* [ABOUT THIS EXERCISE]: Read the lines below. Copy out any that hold the string "بىلەن".

Dataset entries
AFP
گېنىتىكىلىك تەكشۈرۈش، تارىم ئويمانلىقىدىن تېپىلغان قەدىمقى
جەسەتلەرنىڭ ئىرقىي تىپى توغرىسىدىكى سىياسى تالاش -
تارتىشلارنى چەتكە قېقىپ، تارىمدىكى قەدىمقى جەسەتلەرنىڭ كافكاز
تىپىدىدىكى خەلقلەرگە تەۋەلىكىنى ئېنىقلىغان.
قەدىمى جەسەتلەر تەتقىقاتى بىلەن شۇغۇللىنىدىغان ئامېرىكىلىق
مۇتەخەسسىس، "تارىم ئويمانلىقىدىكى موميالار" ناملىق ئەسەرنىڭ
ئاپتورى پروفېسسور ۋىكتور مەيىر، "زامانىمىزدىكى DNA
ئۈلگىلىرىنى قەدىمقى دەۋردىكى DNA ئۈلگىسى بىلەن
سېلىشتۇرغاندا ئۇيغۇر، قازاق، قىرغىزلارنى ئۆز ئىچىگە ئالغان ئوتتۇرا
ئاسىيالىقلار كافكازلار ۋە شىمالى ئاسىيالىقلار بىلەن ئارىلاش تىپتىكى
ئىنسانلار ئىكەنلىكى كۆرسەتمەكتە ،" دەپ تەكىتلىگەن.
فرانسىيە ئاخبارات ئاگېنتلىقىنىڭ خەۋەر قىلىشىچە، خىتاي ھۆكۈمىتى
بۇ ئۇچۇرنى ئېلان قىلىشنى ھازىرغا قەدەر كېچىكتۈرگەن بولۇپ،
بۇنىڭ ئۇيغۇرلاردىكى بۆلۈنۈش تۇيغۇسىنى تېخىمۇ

* [RESPONSE BELOW]:
قەدىمى جەسەتلەر تەتقىقاتى بىلەن شۇغۇللىنىدىغان ئامېرىكىلىق
ئۈلگىلىرىنى قەدىمقى دەۋردىكى DNA ئۈلگىسى بىلەن
ئاسىيالىقلار كافكازلار ۋە شىمالى ئاسىيالىقلار بىلەن ئارىلاش تىپتىكى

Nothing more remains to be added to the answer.